Take the entries that follow and return exactly the lines from the one holding "the application of—" through the one holding "of countable income.", both included. Nothing else is needed.
** Opening Data in this exercise block **
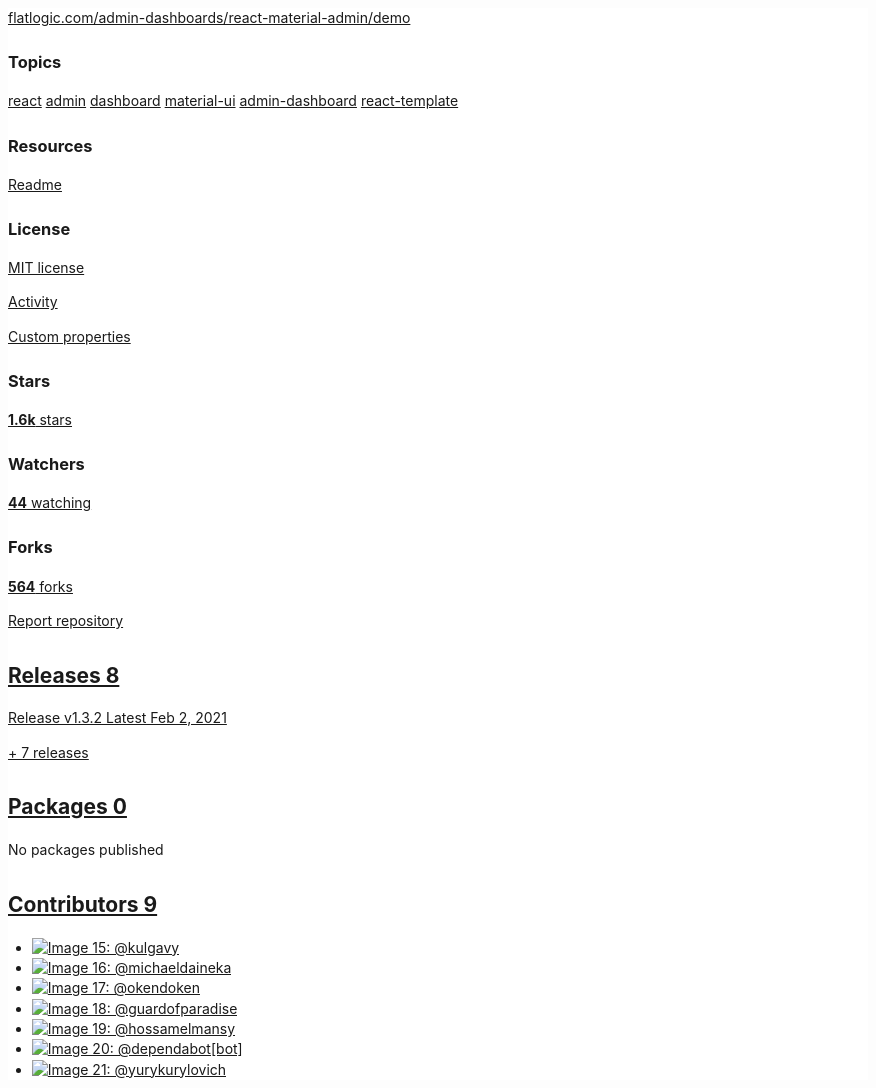 [flatlogic.com/admin-dashboards/react-material-admin/demo](https://flatlogic.com/admin-dashboards/react-material-admin/demo "https://flatlogic.com/admin-dashboards/react-material-admin/demo")

### Topics

[react](https://github.com/topics/react "Topic: react") [admin](https://github.com/topics/admin "Topic: admin") [dashboard](https://github.com/topics/dashboard "Topic: dashboard") [material-ui](https://github.com/topics/material-ui "Topic: material-ui") [admin-dashboard](https://github.com/topics/admin-dashboard "Topic: admin-dashboard") [react-template](https://github.com/topics/react-template "Topic: react-template")

### Resources

[Readme](https://github.com/flatlogic/react-material-admin?screenshot=true#readme-ov-file)

### License

[MIT license](https://github.com/flatlogic/react-material-admin?screenshot=true#MIT-1-ov-file)

[Activity](https://github.com/flatlogic/react-material-admin/activity)

[Custom properties](https://github.com/flatlogic/react-material-admin/custom-properties)

### Stars

[**1.6k** stars](https://github.com/flatlogic/react-material-admin/stargazers)

### Watchers

[**44** watching](https://github.com/flatlogic/react-material-admin/watchers)

### Forks

[**564** forks](https://github.com/flatlogic/react-material-admin/forks)

[Report repository](https://github.com/contact/report-content?content_url=https%3A%2F%2Fgithub.com%2Fflatlogic%2Freact-material-admin&report=flatlogic+%28user%29)

[Releases 8](https://github.com/flatlogic/react-material-admin/releases)
------------------------------------------------------------------------

[Release v1.3.2 Latest Feb 2, 2021](https://github.com/flatlogic/react-material-admin/releases/tag/v1.3.2)

[\+ 7 releases](https://github.com/flatlogic/react-material-admin/releases)

[Packages 0](https://github.com/orgs/flatlogic/packages?repo_name=react-material-admin)
---------------------------------------------------------------------------------------

No packages published  

[Contributors 9](https://github.com/flatlogic/react-material-admin/graphs/contributors)
---------------------------------------------------------------------------------------

*   [![Image 15: @kulgavy](https://avatars.githubusercontent.com/u/24964748?s=64&v=4)](https://github.com/kulgavy)
*   [![Image 16: @michaeldaineka](https://avatars.githubusercontent.com/u/43149862?s=64&v=4)](https://github.com/michaeldaineka)
*   [![Image 17: @okendoken](https://avatars.githubusercontent.com/u/1212194?s=64&v=4)](https://github.com/okendoken)
*   [![Image 18: @guardofparadise](https://avatars.githubusercontent.com/u/27496705?s=64&v=4)](https://github.com/guardofparadise)
*   [![Image 19: @hossamelmansy](https://avatars.githubusercontent.com/u/47712111?s=64&v=4)](https://github.com/hossamelmansy)
*   [![Image 20: @dependabot[bot]](https://avatars.githubusercontent.com/in/29110?s=64&v=4)](https://github.com/apps/dependabot)
*   [![Image 21: @yurykurylovich](https://avatars.githubusercontent.com/u/63450826?s=64&v=4)](https://github.com/yurykurylovich)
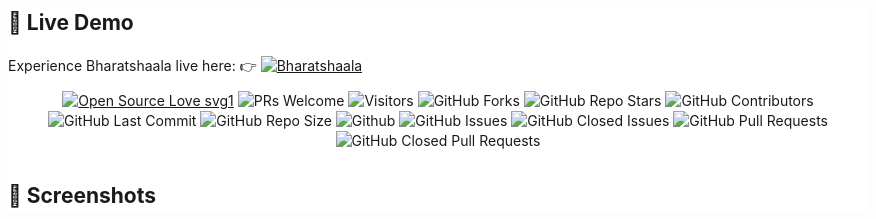 ## 🚀 Live Demo

Experience Bharatshaala live here: 
👉 [![**Bharatshaala**](https://img.shields.io/badge/View-Live%20Demo-brightgreen?style=for-the-badge)](https://Bharatshaala.vercel.app/)

 <div align="center">
 <p>

[![Open Source Love svg1](https://badges.frapsoft.com/os/v1/open-source.svg?v=103)](https://github.com/ellerbrock/open-source-badges/)
![PRs Welcome](https://img.shields.io/badge/PRs-Welcome-brightgreen.svg?style=flat)
![Visitors](https://api.visitorbadge.io/api/Visitors?path=eccentriccoder01%2FBharatshaala%20&countColor=%23263759&style=flat)
![GitHub Forks](https://img.shields.io/github/forks/eccentriccoder01/Bharatshaala)
![GitHub Repo Stars](https://img.shields.io/github/stars/eccentriccoder01/Bharatshaala)
![GitHub Contributors](https://img.shields.io/github/contributors/eccentriccoder01/Bharatshaala)
![GitHub Last Commit](https://img.shields.io/github/last-commit/eccentriccoder01/Bharatshaala)
![GitHub Repo Size](https://img.shields.io/github/repo-size/eccentriccoder01/Bharatshaala)
![Github](https://img.shields.io/github/license/eccentriccoder01/Bharatshaala)
![GitHub Issues](https://img.shields.io/github/issues/eccentriccoder01/Bharatshaala)
![GitHub Closed Issues](https://img.shields.io/github/issues-closed-raw/eccentriccoder01/Bharatshaala)
![GitHub Pull Requests](https://img.shields.io/github/issues-pr/eccentriccoder01/Bharatshaala)
![GitHub Closed Pull Requests](https://img.shields.io/github/issues-pr-closed/eccentriccoder01/Bharatshaala)
 </p>
 </div>

## 📸 Screenshots
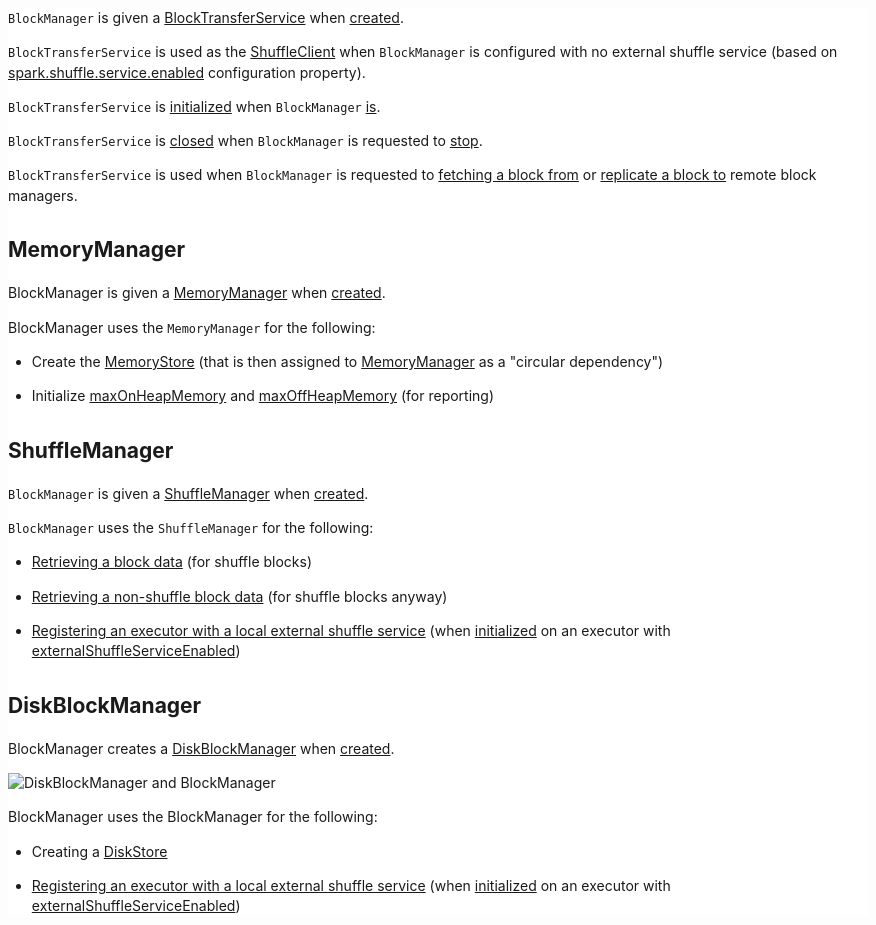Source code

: `BlockManager` is given a [BlockTransferService](BlockTransferService.md) when [created](#creating-instance).

`BlockTransferService` is used as the [ShuffleClient](#shuffleClient) when `BlockManager` is configured with no external shuffle service (based on [spark.shuffle.service.enabled](../external-shuffle-service/configuration-properties.md#spark.shuffle.service.enabled) configuration property).

`BlockTransferService` is [initialized](BlockTransferService.md#init) when `BlockManager` [is](#initialize).

`BlockTransferService` is [closed](BlockTransferService.md#close) when `BlockManager` is requested to [stop](#stop).

`BlockTransferService` is used when `BlockManager` is requested to [fetching a block from](#getRemoteBytes) or [replicate a block to](#replicate) remote block managers.

## <span id="memoryManager"> MemoryManager

BlockManager is given a [MemoryManager](../memory/MemoryManager.md) when [created](#creating-instance).

BlockManager uses the `MemoryManager` for the following:

* Create the [MemoryStore](#memoryStore) (that is then assigned to [MemoryManager](../memory/MemoryManager.md#setMemoryStore) as a "circular dependency")

* Initialize [maxOnHeapMemory](#maxOnHeapMemory) and [maxOffHeapMemory](#maxOffHeapMemory) (for reporting)

## <span id="shuffleManager"> ShuffleManager

`BlockManager` is given a [ShuffleManager](../shuffle/ShuffleManager.md) when [created](#creating-instance).

`BlockManager` uses the `ShuffleManager` for the following:

* [Retrieving a block data](#getBlockData) (for shuffle blocks)

* [Retrieving a non-shuffle block data](#getLocalBytes) (for shuffle blocks anyway)

* [Registering an executor with a local external shuffle service](#registerWithExternalShuffleServer) (when [initialized](#initialize) on an executor with [externalShuffleServiceEnabled](#externalShuffleServiceEnabled))

## <span id="diskBlockManager"> DiskBlockManager

BlockManager creates a [DiskBlockManager](DiskBlockManager.md) when [created](#creating-instance).

![DiskBlockManager and BlockManager](../images/storage/DiskBlockManager-BlockManager.png)

BlockManager uses the BlockManager for the following:

* Creating a [DiskStore](#diskStore)

* [Registering an executor with a local external shuffle service](#registerWithExternalShuffleServer) (when [initialized](#initialize) on an executor with [externalShuffleServiceEnabled](#externalShuffleServiceEnabled))
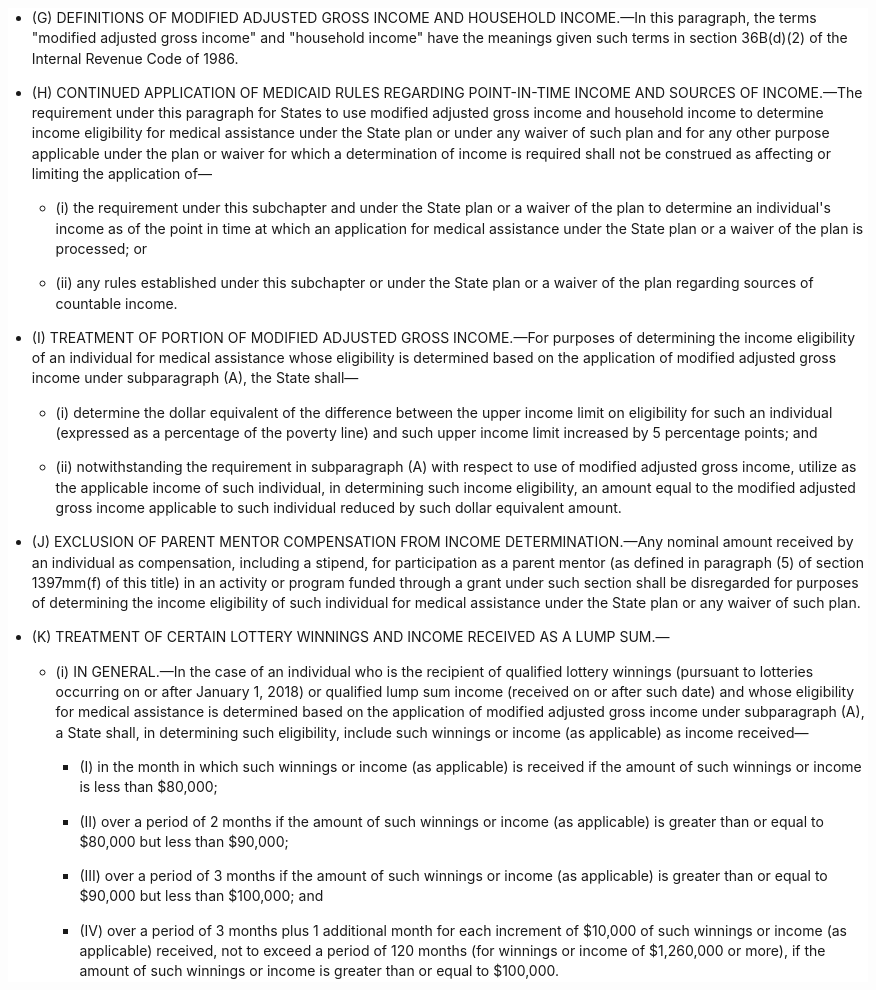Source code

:   * (G) DEFINITIONS OF MODIFIED ADJUSTED GROSS INCOME AND HOUSEHOLD INCOME.—In this paragraph, the terms "modified adjusted gross income" and "household income" have the meanings given such terms in section 36B(d)(2) of the Internal Revenue Code of 1986.

  * (H) CONTINUED APPLICATION OF MEDICAID RULES REGARDING POINT-IN-TIME INCOME AND SOURCES OF INCOME.—The requirement under this paragraph for States to use modified adjusted gross income and household income to determine income eligibility for medical assistance under the State plan or under any waiver of such plan and for any other purpose applicable under the plan or waiver for which a determination of income is required shall not be construed as affecting or limiting the application of—

    * (i) the requirement under this subchapter and under the State plan or a waiver of the plan to determine an individual's income as of the point in time at which an application for medical assistance under the State plan or a waiver of the plan is processed; or

    * (ii) any rules established under this subchapter or under the State plan or a waiver of the plan regarding sources of countable income.


  * (I) TREATMENT OF PORTION OF MODIFIED ADJUSTED GROSS INCOME.—For purposes of determining the income eligibility of an individual for medical assistance whose eligibility is determined based on the application of modified adjusted gross income under subparagraph (A), the State shall—

    * (i) determine the dollar equivalent of the difference between the upper income limit on eligibility for such an individual (expressed as a percentage of the poverty line) and such upper income limit increased by 5 percentage points; and

    * (ii) notwithstanding the requirement in subparagraph (A) with respect to use of modified adjusted gross income, utilize as the applicable income of such individual, in determining such income eligibility, an amount equal to the modified adjusted gross income applicable to such individual reduced by such dollar equivalent amount.


  * (J) EXCLUSION OF PARENT MENTOR COMPENSATION FROM INCOME DETERMINATION.—Any nominal amount received by an individual as compensation, including a stipend, for participation as a parent mentor (as defined in paragraph (5) of section 1397mm(f) of this title) in an activity or program funded through a grant under such section shall be disregarded for purposes of determining the income eligibility of such individual for medical assistance under the State plan or any waiver of such plan.

  * (K) TREATMENT OF CERTAIN LOTTERY WINNINGS AND INCOME RECEIVED AS A LUMP SUM.—

    * (i) IN GENERAL.—In the case of an individual who is the recipient of qualified lottery winnings (pursuant to lotteries occurring on or after January 1, 2018) or qualified lump sum income (received on or after such date) and whose eligibility for medical assistance is determined based on the application of modified adjusted gross income under subparagraph (A), a State shall, in determining such eligibility, include such winnings or income (as applicable) as income received—

      * (I) in the month in which such winnings or income (as applicable) is received if the amount of such winnings or income is less than $80,000;

      * (II) over a period of 2 months if the amount of such winnings or income (as applicable) is greater than or equal to $80,000 but less than $90,000;

      * (III) over a period of 3 months if the amount of such winnings or income (as applicable) is greater than or equal to $90,000 but less than $100,000; and

      * (IV) over a period of 3 months plus 1 additional month for each increment of $10,000 of such winnings or income (as applicable) received, not to exceed a period of 120 months (for winnings or income of $1,260,000 or more), if the amount of such winnings or income is greater than or equal to $100,000.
** Closing Data in this exercise block **
→ Answer box:
  * (H) CONTINUED APPLICATION OF MEDICAID RULES REGARDING POINT-IN-TIME INCOME AND SOURCES OF INCOME.—The requirement under this paragraph for States to use modified adjusted gross income and household income to determine income eligibility for medical assistance under the State plan or under any waiver of such plan and for any other purpose applicable under the plan or waiver for which a determination of income is required shall not be construed as affecting or limiting the application of—

    * (i) the requirement under this subchapter and under the State plan or a waiver of the plan to determine an individual's income as of the point in time at which an application for medical assistance under the State plan or a waiver of the plan is processed; or

    * (ii) any rules established under this subchapter or under the State plan or a waiver of the plan regarding sources of countable income.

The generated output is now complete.